MARAWI CITY - Father Teresito Soganub doesn’t look like a Catholic priest and, from the outside, his cathedral doesn’t look like a church. In his parish, tucked away in Marawi, the only Islamic city in the Philippines, it’s easier that way.

“To avoid arguments and to avoid further misunderstandings we just plant the cross deep in our hearts,” said the 47-year-old priest, who doesn’t wear a crucifix or a clerical collar and sports a beard out of respect for his Muslim neighbors.

The Philippines, a largely Catholic country in Southeast Asia, proudly advertises its dominant faith even in the southern region of Mindanao, where an estimated 20 percent of the population is Muslim.

But Marawi City is an exception.

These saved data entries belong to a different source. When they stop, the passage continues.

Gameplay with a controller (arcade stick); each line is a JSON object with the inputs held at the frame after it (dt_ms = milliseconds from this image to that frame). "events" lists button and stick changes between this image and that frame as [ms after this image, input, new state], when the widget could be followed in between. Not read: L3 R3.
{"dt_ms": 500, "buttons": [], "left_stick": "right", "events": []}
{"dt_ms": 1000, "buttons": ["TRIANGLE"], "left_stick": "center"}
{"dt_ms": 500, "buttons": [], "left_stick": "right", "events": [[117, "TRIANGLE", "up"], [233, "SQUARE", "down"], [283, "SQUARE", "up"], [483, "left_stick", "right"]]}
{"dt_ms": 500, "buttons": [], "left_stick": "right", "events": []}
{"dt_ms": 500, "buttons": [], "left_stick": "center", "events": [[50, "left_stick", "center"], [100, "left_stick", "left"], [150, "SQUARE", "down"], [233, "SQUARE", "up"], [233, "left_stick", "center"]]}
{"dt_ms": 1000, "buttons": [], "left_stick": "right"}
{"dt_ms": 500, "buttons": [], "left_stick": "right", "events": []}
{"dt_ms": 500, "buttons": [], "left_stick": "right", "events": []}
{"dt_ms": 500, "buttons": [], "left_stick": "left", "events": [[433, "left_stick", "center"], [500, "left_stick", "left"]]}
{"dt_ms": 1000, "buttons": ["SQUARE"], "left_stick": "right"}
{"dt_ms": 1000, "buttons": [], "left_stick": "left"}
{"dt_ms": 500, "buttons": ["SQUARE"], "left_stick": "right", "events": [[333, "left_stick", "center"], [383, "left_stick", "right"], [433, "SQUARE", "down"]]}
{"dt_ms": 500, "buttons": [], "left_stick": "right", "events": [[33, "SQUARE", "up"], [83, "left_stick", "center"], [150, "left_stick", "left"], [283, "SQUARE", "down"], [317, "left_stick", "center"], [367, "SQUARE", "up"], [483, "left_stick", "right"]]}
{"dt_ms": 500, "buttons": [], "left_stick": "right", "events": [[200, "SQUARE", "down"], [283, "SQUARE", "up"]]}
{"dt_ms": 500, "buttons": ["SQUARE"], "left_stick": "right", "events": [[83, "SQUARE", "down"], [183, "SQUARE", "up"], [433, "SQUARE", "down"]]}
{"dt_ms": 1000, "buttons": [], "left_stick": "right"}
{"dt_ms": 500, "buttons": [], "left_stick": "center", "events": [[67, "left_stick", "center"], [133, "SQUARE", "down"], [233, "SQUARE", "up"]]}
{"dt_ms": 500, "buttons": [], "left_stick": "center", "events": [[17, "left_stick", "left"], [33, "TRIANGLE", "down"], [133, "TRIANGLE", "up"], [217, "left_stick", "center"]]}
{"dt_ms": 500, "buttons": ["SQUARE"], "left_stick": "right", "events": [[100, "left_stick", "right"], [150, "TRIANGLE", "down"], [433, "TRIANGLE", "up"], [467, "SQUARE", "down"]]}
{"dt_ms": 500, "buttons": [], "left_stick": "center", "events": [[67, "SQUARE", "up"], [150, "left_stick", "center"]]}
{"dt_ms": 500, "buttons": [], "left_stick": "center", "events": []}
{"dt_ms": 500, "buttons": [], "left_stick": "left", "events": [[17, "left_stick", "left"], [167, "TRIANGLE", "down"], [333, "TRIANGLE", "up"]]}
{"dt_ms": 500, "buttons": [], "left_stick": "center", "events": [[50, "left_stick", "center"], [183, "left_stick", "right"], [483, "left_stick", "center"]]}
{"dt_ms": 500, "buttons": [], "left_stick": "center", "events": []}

This ramshackle city of wooden shacks and shabbily elegant mosques is around 385 miles south of Manila, but it’s a world apart for many Filipinos. Marawi is the spiritual center for the Maranao, the most devout of three major Muslim groups in the Philippines.

A quick glance at the streets of Marawi make it clear that this is a city of the crescent rather than the cross. “Gift of Allah” rather than “Gift of Jesus” is the sign blazoned across the city’s pedicabs, the local bank is Islamic and women are veiled.

Unique to Marawi, Muslim moral rules are part of the city code. Alcohol and gambling are banned, Muslim women must cover their heads, the sale of pork is forbidden and karaoke clubs, the beating heart of village life across the archipelago including other Muslim regions, are a no-no.

“At home with the family we can do karaoke but we do not allow it in public,” said Camid Gandamra, one of the province’s numerous sultans and also secretary of transport and communications in the Autonomous Region in Muslim Mindanao (ARMM), a homeland for Muslims established in 1989.

“It might encourage people to go to nightclubs and other places of amusement that are prohibited for our tribe,” said the father of 12, over tea and muffins in his smart city residence.